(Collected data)
════════════════════
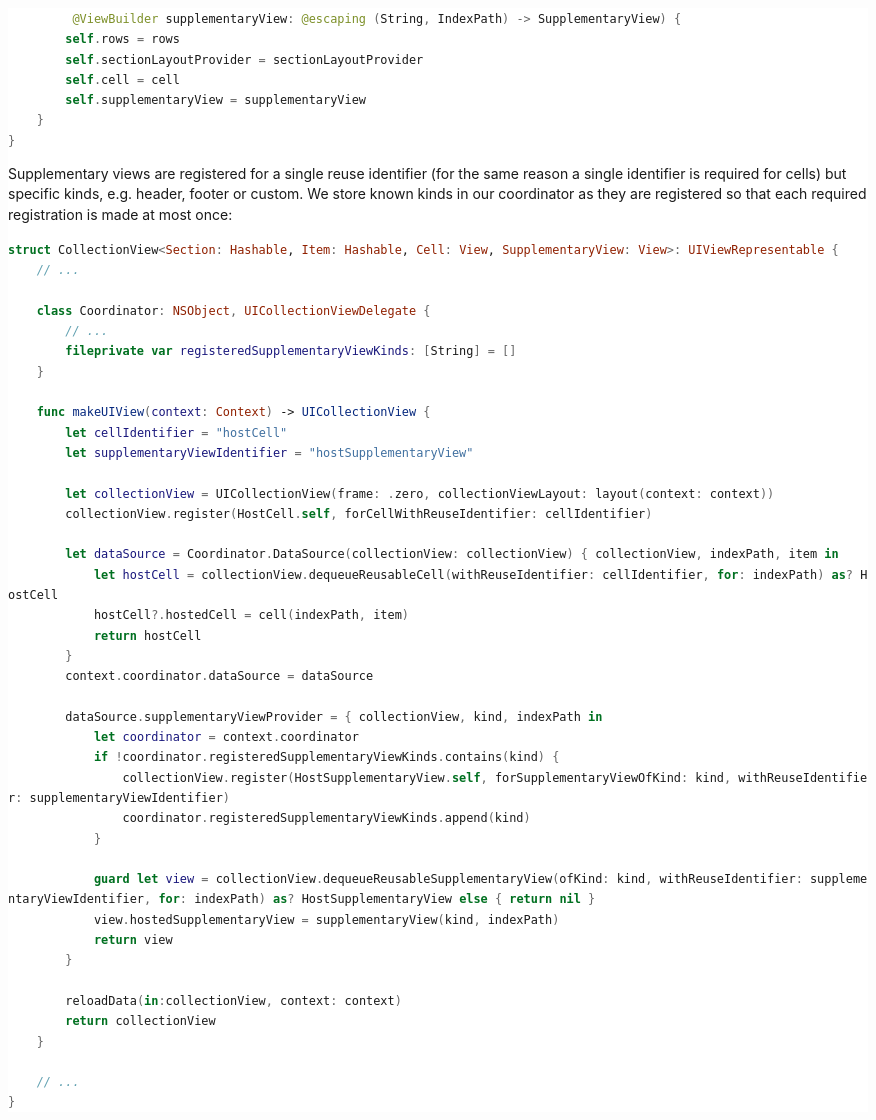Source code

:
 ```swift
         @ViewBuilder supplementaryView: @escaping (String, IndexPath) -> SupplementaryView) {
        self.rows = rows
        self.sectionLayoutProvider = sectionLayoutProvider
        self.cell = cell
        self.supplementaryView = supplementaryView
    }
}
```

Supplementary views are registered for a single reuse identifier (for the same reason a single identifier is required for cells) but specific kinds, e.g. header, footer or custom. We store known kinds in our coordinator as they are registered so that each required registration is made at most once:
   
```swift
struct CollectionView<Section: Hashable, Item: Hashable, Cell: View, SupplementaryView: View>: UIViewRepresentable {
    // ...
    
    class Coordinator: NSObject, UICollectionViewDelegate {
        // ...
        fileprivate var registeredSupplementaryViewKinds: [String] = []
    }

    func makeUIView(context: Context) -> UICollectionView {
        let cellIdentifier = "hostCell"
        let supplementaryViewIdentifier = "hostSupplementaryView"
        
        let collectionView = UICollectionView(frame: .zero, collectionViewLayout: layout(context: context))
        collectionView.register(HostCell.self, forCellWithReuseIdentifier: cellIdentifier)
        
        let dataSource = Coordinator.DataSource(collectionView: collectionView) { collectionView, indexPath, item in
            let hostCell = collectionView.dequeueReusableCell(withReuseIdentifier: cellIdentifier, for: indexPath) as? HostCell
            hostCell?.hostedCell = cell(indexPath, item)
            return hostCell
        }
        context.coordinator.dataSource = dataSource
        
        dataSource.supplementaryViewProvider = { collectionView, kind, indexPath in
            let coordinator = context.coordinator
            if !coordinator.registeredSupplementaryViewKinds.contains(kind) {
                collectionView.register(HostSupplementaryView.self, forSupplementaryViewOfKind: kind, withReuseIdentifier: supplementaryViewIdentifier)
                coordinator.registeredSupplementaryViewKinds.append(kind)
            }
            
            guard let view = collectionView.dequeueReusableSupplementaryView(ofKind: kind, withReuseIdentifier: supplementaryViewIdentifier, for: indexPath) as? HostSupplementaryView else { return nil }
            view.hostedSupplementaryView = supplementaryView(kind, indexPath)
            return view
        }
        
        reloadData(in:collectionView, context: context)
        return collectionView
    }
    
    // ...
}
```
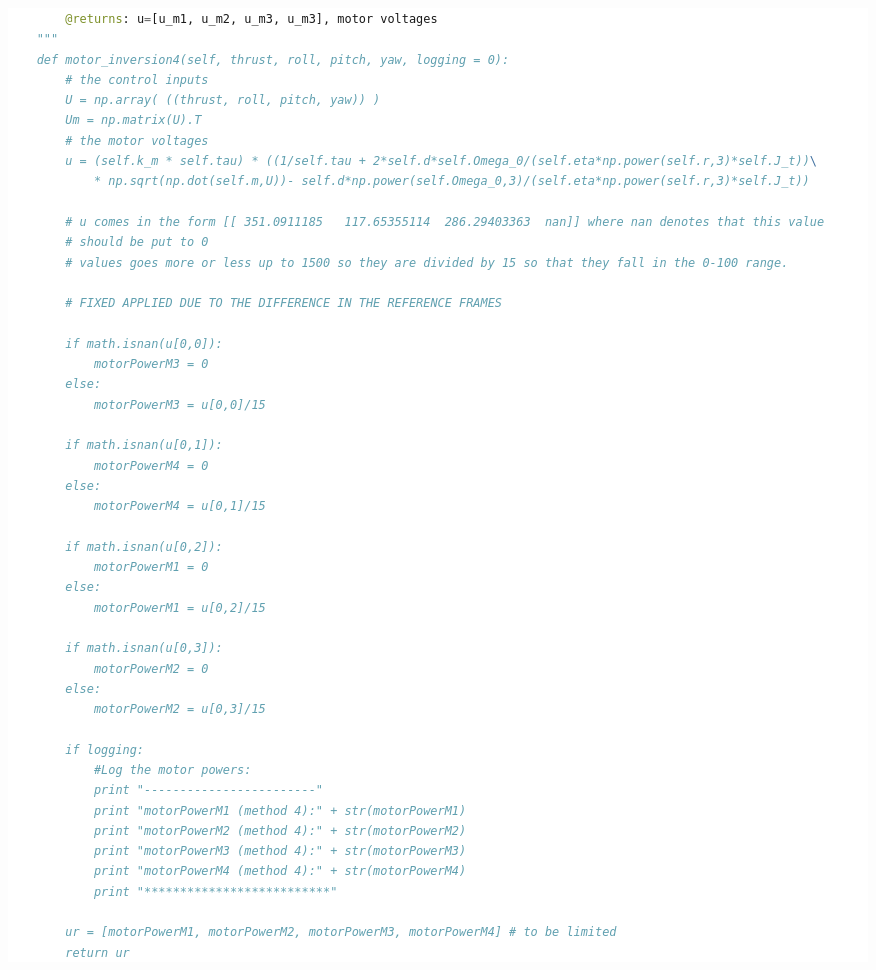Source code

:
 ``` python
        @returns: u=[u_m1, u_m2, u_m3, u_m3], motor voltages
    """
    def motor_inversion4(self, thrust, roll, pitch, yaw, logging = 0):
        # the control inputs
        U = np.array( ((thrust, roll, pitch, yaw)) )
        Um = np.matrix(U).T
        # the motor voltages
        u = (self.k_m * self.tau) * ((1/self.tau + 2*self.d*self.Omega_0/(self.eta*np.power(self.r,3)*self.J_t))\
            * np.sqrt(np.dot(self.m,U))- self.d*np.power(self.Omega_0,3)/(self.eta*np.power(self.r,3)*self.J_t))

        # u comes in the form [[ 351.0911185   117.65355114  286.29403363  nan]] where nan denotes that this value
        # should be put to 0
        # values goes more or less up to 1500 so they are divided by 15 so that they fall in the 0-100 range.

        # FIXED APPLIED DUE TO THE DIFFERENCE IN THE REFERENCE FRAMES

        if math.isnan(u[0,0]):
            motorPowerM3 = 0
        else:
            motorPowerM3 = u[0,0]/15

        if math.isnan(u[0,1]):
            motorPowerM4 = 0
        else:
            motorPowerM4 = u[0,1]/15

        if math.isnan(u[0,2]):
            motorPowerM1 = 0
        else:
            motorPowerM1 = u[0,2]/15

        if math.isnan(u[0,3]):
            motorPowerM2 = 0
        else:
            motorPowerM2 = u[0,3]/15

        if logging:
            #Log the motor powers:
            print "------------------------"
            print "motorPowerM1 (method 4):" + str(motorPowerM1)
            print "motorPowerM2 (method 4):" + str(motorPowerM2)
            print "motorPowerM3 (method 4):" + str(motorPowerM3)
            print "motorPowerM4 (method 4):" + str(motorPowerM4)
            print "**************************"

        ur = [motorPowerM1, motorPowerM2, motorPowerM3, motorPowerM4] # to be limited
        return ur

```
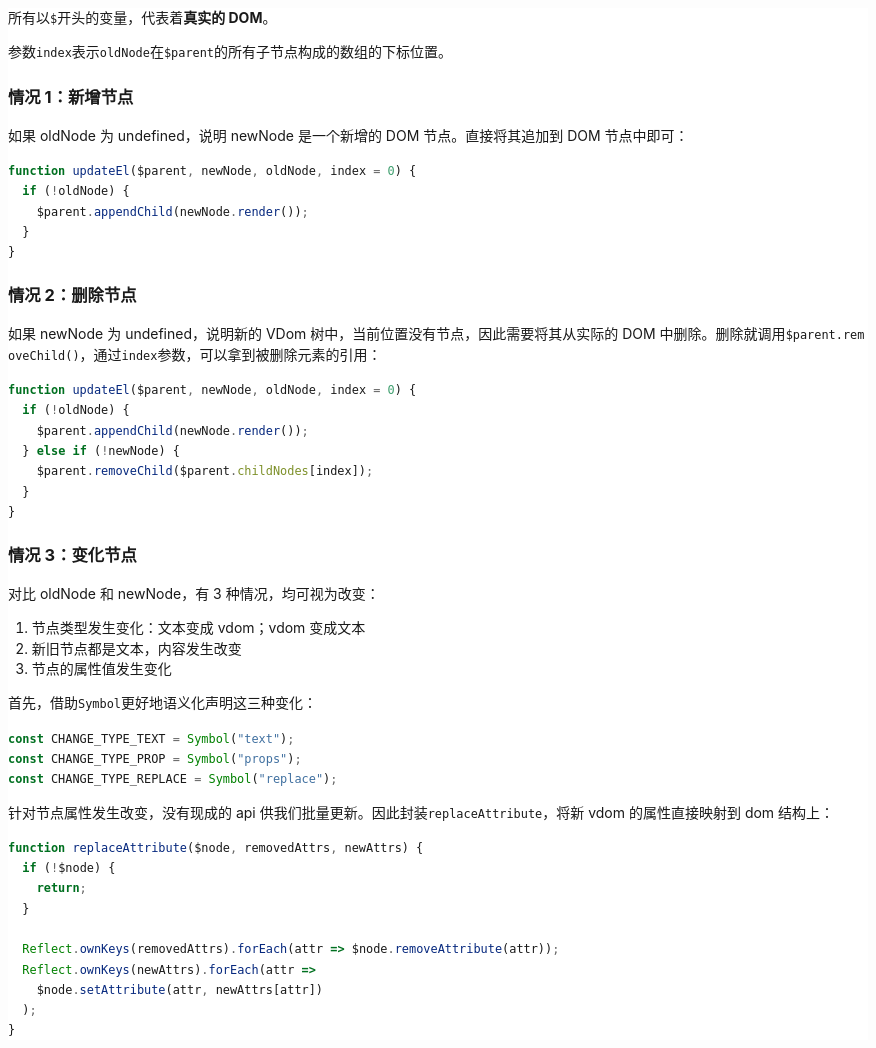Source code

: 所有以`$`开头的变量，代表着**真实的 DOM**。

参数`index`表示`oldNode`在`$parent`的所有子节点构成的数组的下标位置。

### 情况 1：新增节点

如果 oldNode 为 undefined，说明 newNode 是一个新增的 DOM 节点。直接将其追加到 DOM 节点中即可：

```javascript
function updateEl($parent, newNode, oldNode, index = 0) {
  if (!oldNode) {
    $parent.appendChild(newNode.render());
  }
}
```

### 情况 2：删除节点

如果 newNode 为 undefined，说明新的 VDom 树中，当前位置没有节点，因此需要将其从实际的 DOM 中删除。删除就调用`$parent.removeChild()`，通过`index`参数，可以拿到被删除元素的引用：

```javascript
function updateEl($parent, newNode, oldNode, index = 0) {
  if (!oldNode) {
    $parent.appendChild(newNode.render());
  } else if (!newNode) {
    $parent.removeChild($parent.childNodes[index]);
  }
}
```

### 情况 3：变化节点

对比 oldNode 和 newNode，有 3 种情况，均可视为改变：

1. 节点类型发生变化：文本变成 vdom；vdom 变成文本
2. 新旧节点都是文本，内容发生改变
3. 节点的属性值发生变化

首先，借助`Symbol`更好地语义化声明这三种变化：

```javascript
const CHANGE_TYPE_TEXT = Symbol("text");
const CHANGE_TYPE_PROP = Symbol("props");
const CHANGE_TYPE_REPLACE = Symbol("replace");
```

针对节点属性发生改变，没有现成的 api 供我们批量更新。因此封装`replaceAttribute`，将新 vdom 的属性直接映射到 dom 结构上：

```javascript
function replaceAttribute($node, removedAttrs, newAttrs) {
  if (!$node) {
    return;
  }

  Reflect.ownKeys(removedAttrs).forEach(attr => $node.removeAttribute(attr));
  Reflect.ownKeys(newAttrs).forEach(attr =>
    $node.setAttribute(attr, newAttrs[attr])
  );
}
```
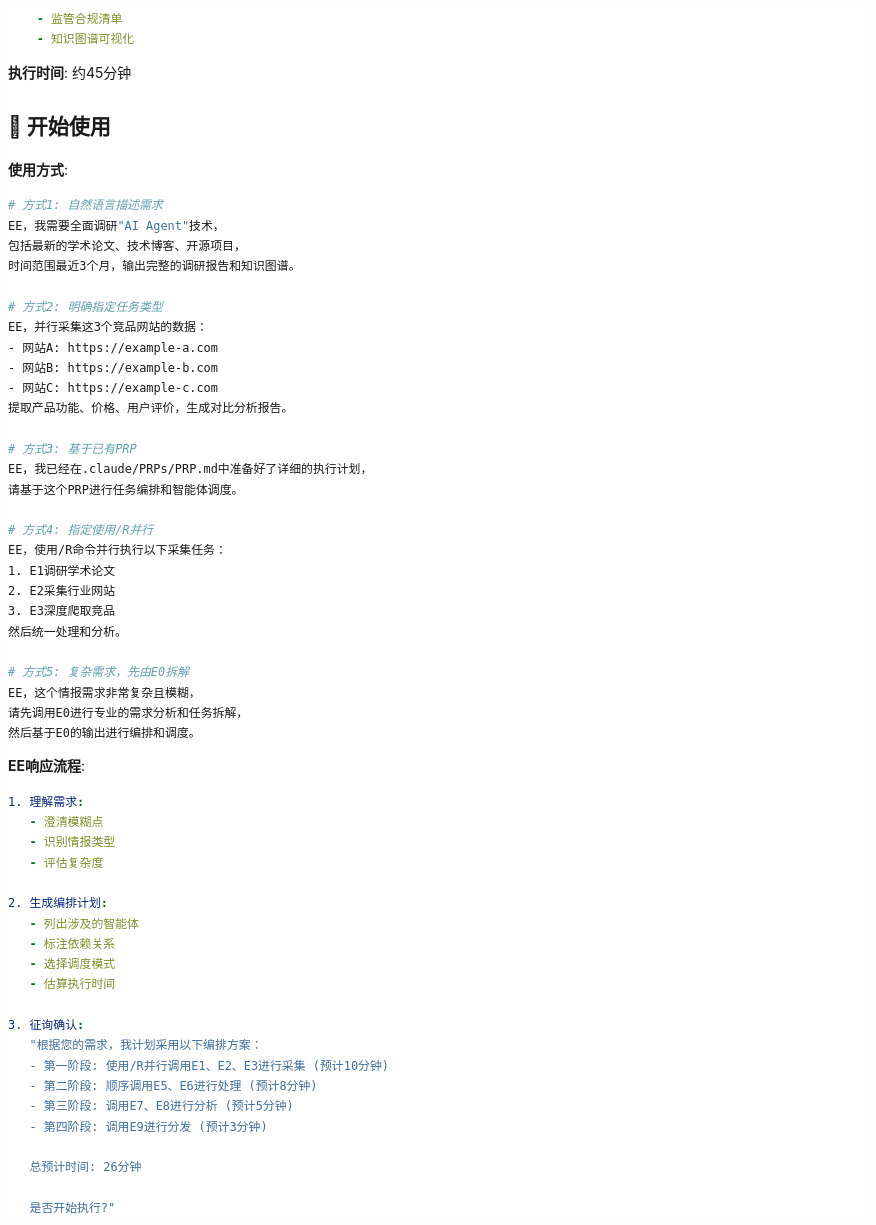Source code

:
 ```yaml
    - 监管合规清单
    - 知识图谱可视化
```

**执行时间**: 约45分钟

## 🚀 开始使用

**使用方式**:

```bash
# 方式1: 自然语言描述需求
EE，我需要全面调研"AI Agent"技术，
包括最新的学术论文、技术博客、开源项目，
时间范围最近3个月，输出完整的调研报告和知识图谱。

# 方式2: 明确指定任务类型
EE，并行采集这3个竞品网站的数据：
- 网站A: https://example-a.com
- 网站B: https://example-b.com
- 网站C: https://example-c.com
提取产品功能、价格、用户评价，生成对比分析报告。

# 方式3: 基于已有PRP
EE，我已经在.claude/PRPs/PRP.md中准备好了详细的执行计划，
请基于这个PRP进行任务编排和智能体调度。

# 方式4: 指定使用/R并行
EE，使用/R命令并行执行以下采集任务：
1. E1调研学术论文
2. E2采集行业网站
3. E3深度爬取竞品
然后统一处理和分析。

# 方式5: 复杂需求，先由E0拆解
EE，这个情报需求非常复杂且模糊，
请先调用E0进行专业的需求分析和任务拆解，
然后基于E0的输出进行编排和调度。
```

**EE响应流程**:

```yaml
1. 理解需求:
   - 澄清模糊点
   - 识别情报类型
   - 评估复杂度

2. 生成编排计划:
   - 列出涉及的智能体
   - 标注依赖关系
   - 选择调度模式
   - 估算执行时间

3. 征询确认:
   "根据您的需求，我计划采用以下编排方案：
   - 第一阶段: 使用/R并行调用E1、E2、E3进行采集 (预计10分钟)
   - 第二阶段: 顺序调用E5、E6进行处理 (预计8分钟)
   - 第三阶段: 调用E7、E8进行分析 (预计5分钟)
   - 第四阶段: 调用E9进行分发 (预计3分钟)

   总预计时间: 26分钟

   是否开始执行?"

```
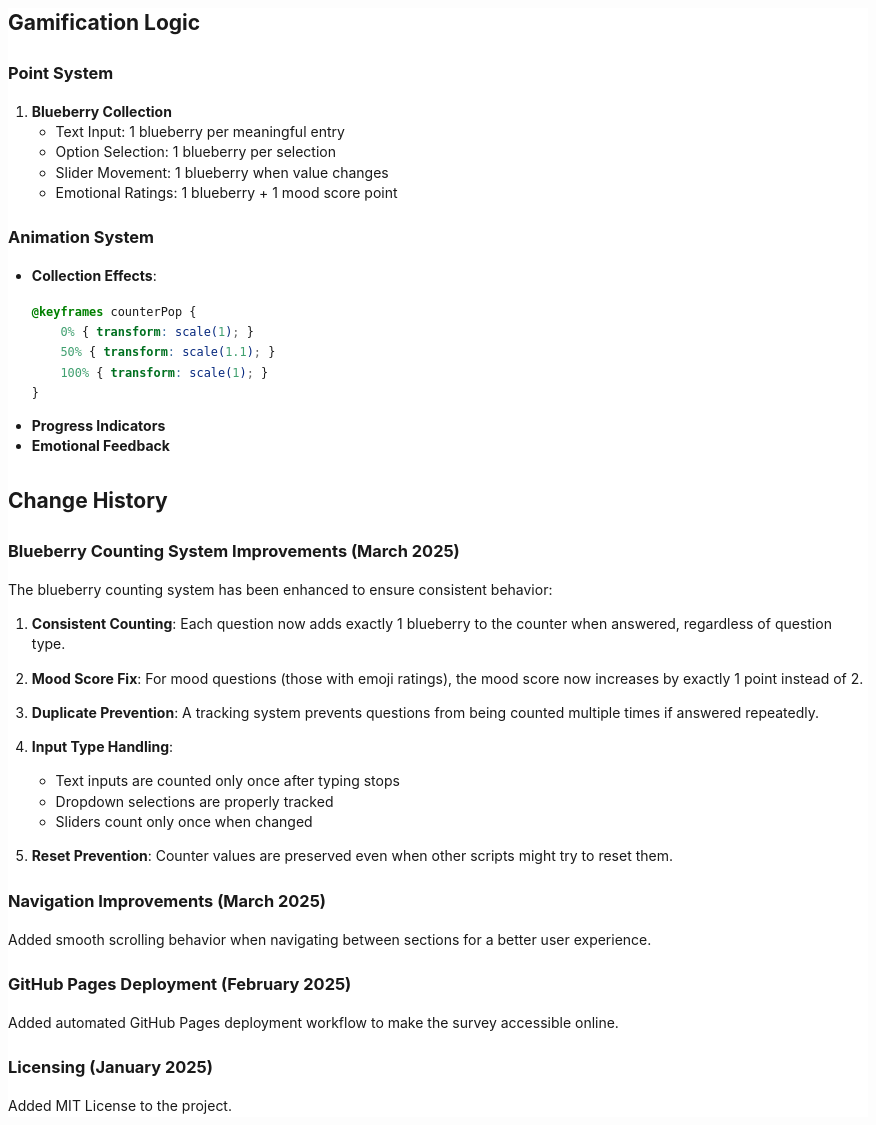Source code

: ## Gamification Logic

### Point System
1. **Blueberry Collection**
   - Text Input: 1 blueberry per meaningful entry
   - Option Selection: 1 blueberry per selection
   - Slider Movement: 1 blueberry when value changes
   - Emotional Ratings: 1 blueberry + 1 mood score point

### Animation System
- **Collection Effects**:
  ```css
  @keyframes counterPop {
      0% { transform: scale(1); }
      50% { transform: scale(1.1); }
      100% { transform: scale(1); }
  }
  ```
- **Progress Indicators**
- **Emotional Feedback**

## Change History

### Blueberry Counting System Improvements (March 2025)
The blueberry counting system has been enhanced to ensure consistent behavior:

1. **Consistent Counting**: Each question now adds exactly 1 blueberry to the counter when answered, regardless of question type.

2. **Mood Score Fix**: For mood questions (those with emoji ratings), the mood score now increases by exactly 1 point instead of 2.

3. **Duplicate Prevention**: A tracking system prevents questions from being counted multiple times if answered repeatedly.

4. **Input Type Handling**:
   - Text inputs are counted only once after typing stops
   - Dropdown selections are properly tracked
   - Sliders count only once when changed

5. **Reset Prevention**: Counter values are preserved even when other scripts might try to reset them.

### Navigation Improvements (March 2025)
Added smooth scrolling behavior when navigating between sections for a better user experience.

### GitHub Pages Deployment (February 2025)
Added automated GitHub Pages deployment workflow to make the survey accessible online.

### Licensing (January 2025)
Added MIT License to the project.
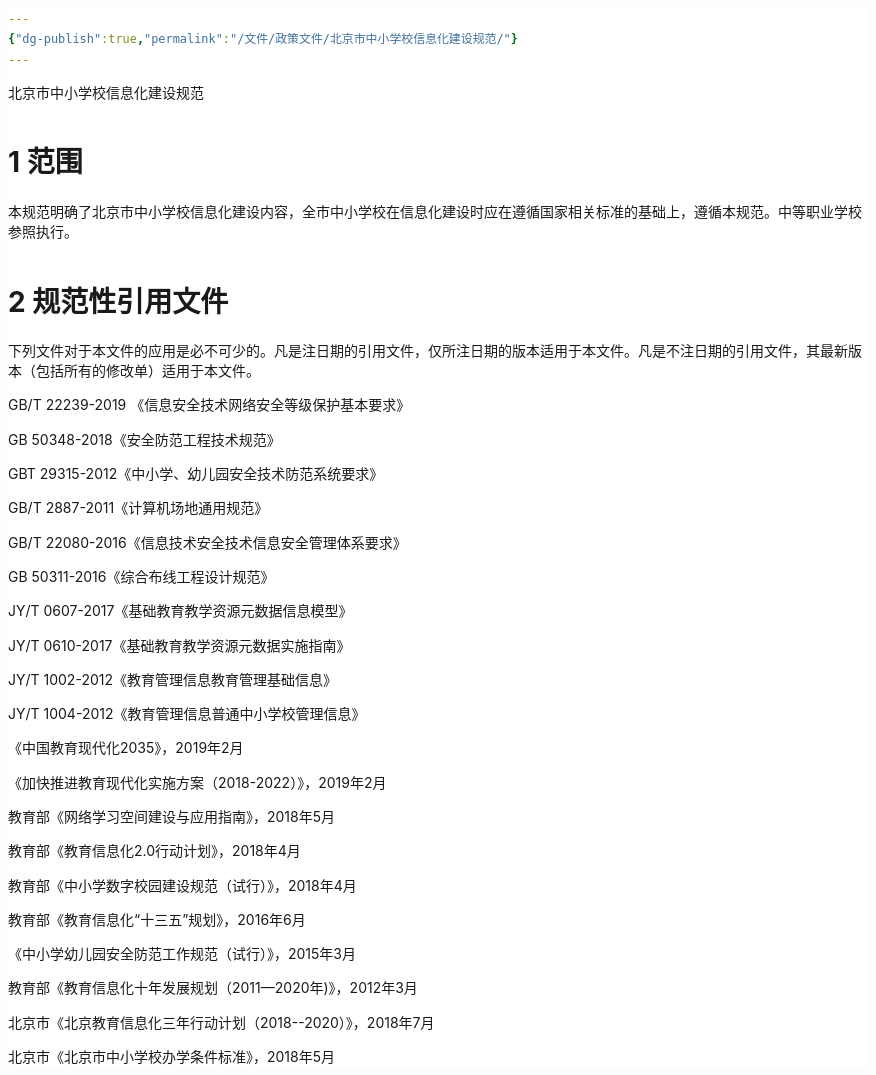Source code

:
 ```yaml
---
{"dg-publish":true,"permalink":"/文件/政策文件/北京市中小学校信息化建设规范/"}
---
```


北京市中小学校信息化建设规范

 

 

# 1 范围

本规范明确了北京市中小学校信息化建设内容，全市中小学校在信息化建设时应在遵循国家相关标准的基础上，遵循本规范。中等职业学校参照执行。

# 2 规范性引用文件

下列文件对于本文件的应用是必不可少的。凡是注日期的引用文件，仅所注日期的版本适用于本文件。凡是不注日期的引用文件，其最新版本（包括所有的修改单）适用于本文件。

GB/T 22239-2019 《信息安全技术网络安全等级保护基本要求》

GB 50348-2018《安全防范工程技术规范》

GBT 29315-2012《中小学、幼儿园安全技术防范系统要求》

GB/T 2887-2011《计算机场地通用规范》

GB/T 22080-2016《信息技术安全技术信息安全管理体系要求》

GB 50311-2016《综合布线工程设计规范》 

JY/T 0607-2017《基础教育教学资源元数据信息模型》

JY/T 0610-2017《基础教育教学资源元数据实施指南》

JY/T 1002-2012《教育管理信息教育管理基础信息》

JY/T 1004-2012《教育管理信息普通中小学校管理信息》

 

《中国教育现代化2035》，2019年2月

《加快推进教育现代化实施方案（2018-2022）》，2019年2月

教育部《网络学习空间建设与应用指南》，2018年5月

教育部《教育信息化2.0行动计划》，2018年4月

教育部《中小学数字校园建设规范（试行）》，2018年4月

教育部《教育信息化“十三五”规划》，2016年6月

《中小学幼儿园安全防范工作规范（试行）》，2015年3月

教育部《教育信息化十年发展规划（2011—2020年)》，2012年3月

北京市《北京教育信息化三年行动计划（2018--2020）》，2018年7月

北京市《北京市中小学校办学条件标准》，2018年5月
════════════════════
## Your assignment:
Wherever a line above contains "forEach", copy that line.

## Result for this exercise:
  Reflect.ownKeys(removedAttrs).forEach(attr => $node.removeAttribute(attr));
  Reflect.ownKeys(newAttrs).forEach(attr =>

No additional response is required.